Case ID: misc2d_103/html/0930-01.html
Source: Caselaw Access Project
Author: {"author": "Irving S. Aronin, J.", "license": "Public Domain", "url": "https://static.case.law/"}
Date Created: 2024-08-24T03:29:51.129683

In the Matter of Guissepina Domino, Petitioner, v Barbara Blum, as Commissioner of the New York State Department of Social Services, et al., Respondents.
    Supreme Court, Special Term, Kings County,
    July 25, 1980
    APPEARANCES OF COUNSEL
    
      John C. Gray, Jr., and Rubin Nazario for petitioner. Robert Abrams, Attorney-General (Joy Meyers of counsel), for respondents.
   OPINION OF THE COURT

Irving S. Aronin, J.

Petitioner in this article 78 proceeding, a recipient of AFDC benefits since her husband’s disability, seeks, inter alla, to set aside a recoupment of excess benefits ordered by respondent because of petitioner’s alleged withholding of information concerning her assets and resources. An interim order herein granted petitioner leave to proceed as a poor person.

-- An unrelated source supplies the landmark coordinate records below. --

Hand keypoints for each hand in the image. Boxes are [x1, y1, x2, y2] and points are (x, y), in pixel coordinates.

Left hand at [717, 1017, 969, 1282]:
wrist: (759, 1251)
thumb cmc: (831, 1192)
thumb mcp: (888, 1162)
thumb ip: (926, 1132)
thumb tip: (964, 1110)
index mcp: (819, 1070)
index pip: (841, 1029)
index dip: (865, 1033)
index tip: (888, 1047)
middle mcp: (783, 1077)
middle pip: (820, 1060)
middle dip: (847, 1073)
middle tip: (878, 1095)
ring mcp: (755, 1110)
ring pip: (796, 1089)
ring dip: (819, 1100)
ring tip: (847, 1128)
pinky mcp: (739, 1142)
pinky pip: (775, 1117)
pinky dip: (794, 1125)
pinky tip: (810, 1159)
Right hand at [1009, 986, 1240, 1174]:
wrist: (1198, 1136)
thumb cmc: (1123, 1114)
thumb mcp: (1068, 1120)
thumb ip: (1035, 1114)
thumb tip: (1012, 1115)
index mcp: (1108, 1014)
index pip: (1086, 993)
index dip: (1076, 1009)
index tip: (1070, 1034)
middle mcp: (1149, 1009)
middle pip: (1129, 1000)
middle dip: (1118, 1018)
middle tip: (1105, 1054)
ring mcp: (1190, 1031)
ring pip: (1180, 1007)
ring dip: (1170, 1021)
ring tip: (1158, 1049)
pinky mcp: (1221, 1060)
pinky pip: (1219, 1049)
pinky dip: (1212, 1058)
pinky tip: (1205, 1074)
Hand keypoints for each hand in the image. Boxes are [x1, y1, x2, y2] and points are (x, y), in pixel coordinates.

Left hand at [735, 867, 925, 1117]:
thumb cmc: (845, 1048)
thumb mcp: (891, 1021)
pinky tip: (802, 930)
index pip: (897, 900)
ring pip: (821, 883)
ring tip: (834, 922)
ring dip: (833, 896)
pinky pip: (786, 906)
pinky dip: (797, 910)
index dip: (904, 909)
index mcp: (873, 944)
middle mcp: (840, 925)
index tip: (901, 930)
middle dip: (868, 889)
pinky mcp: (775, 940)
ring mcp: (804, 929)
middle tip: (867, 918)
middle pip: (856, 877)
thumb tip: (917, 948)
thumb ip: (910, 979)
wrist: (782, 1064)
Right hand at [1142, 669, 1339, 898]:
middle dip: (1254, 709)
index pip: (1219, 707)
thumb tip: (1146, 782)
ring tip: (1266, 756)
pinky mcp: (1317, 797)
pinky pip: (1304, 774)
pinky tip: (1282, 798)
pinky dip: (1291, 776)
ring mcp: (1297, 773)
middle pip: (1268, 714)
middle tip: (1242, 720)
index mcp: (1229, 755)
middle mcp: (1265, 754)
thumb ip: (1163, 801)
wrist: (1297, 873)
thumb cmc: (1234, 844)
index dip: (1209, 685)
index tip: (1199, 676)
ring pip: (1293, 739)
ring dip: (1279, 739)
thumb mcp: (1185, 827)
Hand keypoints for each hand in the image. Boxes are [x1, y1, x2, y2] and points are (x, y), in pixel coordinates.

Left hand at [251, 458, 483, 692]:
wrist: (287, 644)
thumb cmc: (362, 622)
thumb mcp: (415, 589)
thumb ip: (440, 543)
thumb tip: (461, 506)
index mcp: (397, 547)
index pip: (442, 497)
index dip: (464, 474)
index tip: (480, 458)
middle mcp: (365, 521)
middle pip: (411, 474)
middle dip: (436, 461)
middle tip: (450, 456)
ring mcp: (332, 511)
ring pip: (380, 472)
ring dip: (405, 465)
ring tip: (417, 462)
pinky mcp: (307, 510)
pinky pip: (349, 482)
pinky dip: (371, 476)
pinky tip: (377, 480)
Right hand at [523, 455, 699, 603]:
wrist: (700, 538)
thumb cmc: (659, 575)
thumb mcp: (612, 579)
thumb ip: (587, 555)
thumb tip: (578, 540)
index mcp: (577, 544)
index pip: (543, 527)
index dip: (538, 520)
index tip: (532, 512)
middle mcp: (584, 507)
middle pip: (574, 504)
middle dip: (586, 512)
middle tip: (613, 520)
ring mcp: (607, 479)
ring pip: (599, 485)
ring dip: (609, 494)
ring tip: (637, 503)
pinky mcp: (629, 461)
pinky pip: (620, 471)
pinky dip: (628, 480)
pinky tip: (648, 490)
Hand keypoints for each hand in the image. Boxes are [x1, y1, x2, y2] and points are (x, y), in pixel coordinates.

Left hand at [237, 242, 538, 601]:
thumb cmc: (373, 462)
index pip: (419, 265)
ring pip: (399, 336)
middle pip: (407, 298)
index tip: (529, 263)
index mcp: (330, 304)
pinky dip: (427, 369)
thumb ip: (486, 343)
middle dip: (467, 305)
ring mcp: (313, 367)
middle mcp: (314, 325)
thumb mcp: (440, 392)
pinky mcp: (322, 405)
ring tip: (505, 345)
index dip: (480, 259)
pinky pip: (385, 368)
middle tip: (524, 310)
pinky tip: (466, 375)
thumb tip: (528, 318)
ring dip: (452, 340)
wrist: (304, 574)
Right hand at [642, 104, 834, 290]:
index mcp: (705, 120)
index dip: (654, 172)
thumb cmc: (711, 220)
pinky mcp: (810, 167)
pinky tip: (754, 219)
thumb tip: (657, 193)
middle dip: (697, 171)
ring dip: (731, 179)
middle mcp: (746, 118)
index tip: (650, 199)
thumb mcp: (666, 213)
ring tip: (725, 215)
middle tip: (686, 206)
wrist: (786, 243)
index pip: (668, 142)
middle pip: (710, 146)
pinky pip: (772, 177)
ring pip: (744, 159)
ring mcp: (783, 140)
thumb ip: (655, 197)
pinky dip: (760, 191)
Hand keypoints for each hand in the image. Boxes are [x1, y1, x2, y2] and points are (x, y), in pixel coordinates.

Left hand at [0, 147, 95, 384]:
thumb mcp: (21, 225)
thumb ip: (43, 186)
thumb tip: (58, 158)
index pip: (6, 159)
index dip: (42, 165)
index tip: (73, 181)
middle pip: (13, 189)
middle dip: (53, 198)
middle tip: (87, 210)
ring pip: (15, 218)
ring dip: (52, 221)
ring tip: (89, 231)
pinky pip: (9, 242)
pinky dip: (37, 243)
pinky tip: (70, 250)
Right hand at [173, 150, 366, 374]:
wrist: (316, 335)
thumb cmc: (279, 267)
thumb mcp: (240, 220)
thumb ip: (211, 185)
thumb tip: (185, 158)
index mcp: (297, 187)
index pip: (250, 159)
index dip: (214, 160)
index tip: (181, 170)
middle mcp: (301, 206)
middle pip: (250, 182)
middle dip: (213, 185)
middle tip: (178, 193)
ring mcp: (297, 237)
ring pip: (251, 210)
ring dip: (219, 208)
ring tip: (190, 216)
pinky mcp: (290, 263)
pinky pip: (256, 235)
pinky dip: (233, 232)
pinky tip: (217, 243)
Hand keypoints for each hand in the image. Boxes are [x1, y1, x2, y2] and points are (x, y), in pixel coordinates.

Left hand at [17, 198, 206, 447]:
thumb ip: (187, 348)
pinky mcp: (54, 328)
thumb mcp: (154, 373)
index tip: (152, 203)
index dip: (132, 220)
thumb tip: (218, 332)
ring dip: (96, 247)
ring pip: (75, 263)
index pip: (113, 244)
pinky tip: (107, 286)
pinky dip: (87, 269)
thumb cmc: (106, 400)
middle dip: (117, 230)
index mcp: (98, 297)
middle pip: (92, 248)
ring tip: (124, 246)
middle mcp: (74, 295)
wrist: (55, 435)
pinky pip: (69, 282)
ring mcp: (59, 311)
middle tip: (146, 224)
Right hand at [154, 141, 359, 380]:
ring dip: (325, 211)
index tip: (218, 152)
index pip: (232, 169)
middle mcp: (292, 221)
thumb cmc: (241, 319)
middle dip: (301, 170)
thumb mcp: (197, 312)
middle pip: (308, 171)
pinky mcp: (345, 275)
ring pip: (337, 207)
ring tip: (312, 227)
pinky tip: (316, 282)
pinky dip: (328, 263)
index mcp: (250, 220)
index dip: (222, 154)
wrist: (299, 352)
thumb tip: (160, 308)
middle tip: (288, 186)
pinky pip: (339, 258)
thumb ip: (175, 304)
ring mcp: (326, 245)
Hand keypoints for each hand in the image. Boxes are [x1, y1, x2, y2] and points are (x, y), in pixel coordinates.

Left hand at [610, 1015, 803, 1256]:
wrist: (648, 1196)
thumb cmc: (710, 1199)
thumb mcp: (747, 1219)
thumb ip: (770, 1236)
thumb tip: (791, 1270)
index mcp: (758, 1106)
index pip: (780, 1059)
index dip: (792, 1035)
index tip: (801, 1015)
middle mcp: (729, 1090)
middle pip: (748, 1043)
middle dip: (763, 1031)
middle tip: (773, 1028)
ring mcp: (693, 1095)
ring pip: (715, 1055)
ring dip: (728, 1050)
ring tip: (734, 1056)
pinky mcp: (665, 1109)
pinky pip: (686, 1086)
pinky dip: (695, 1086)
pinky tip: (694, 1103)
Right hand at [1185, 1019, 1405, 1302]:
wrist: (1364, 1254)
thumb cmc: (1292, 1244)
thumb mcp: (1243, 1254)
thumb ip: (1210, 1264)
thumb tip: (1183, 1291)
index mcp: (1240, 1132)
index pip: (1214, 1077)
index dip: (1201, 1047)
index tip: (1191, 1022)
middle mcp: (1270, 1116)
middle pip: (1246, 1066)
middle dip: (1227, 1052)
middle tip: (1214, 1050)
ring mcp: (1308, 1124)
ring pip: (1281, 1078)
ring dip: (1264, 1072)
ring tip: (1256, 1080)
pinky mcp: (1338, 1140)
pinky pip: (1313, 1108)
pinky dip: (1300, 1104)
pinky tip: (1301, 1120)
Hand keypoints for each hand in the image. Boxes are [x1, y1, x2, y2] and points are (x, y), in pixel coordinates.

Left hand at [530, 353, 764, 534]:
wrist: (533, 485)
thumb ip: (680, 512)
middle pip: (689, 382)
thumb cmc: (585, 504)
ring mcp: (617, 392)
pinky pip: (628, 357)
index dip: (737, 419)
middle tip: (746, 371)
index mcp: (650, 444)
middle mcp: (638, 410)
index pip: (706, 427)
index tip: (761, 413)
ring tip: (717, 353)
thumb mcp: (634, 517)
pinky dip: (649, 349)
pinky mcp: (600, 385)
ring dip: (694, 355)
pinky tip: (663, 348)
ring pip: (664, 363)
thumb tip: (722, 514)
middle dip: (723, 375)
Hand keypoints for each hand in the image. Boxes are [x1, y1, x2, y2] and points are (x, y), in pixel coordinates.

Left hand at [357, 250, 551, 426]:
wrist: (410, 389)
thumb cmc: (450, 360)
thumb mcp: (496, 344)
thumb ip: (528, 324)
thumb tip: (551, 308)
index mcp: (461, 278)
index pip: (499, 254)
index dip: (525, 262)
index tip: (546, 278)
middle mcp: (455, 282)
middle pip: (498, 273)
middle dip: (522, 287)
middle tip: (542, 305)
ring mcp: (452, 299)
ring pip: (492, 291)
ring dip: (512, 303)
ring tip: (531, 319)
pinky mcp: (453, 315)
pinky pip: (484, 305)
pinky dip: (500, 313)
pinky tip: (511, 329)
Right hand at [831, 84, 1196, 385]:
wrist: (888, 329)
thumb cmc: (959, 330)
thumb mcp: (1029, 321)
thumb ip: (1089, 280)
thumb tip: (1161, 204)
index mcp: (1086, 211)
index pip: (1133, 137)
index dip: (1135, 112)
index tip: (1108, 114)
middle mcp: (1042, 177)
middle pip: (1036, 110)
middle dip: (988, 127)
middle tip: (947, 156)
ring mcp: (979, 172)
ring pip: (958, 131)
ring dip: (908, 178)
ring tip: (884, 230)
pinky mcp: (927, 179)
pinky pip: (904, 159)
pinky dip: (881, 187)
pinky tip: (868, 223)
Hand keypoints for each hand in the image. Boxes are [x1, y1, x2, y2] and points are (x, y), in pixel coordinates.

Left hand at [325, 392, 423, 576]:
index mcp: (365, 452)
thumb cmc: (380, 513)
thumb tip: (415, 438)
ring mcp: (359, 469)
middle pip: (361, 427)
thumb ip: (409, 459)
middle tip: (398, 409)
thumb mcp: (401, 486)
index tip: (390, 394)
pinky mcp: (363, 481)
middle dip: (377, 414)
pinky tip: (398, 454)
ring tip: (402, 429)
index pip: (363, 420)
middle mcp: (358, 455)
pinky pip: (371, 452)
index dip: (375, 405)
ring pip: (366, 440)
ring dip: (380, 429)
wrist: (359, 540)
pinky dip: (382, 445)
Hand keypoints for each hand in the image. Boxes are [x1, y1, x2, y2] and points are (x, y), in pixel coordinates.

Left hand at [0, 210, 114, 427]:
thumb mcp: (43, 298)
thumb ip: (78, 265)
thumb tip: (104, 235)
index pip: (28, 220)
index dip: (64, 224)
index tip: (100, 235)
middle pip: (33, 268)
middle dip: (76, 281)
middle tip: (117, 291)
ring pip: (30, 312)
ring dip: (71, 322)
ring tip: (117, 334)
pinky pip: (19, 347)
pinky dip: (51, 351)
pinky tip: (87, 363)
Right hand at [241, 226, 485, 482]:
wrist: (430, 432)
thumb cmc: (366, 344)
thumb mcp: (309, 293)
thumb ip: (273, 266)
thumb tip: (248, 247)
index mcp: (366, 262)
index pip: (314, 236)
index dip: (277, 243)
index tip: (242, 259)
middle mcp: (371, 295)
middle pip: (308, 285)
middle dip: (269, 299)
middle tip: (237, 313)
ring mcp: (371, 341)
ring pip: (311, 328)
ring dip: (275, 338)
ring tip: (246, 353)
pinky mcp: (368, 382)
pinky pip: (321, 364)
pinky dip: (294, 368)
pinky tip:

Petitioner’s husband had applied for disability insurance benefits. On January 26, 1979, the Social Security Administration informed Mr. and Mrs. Domino that monthly benefits of $214.40 had been approved for him as well as $35.80 for her as the spouse of a disabled insured person. At about the same time they received checks for five months’ benefits (retroactive to August, 1978), of $1,251 and $179, respectively. That sum of $1,430 was spent almost immediately and on February 5, 1979, petitioner reported to the local agency the receipt of the $1,430 and its having been spent for various necessaries and the repayment of debts. On March 1, 1979, the local agency gave petitioner notice of its intent to reduce her grant (1) to take into account the monthly benefits being received from the Social Security Administration and (2) to recoup the excess funds represented by the retroactive benefit payments. The fair hearing requested by petitioner was held on September 25, 1979, and respondent’s decision dated November 20, 1979, corrected petitioner’s shelter grant, not at issue here, and affirmed the recoupment ordered by the local agency.

The question before the court is the proper basis for recoupment. Recoupment of overpaid assistance is provided for by 18 NYCRR 352.31 (d). Insofar as pertinent here, paragraph (1) (ii) provides recoupment "shall not be required unless the recipient has currently available income or resources”, whereas paragraph (2) provides "Where overpayments were occasioned or caused by a recipient’s willful withholding of information * * * recoupment * * * shall be made irrespective of current income and resources.” However, paragraph (3) provides recoupment may be had under paragraph (2) only if a recipient fails to report changes in income, resources and other circumstances which may affect the amount of public assistance "within 10 days after each change”.

Respondent determined that petitioner’s willful withholding of information that Social Security benefits were being received and the amount thereof resulted in petitioner’s receiving payments to which she was not entitled. However, the assistance payments received in the months of August, 1978, to December 1978, inclusive, were correct when they were received. It was the late payment of the Social Security benefits for those months (in January, 1979) that created the overpayments in assistance, not any action, omission or concealment on the part of petitioner. It was the payment of those benefits that converted the licit to the illicit. There is thus no basis in fact for respondent’s determination.

Moreover, the reporting requirement contained in paragraph (3), which is a prerequisite to respondent’s proceeding under paragraph (2), has been complied with. The Social Security Administration’s notice was dated January 26, 1979 and petitioner reported those facts to the local agency on February 5, 1979. Whatever reservations the court may have as to the speed with which the $1,430 was spent, the petitioner did report within 10 days after the change and there is thus no basis in law for the respondent’s determination.

Since there is no basis either in fact or in law for respondent’s proceeding under paragraph (2), that determination is arbitrary and capricious and cannot stand. The petition is therefore granted to the extent of remanding this matter to respondent for further proceedings not inconsistent herewith.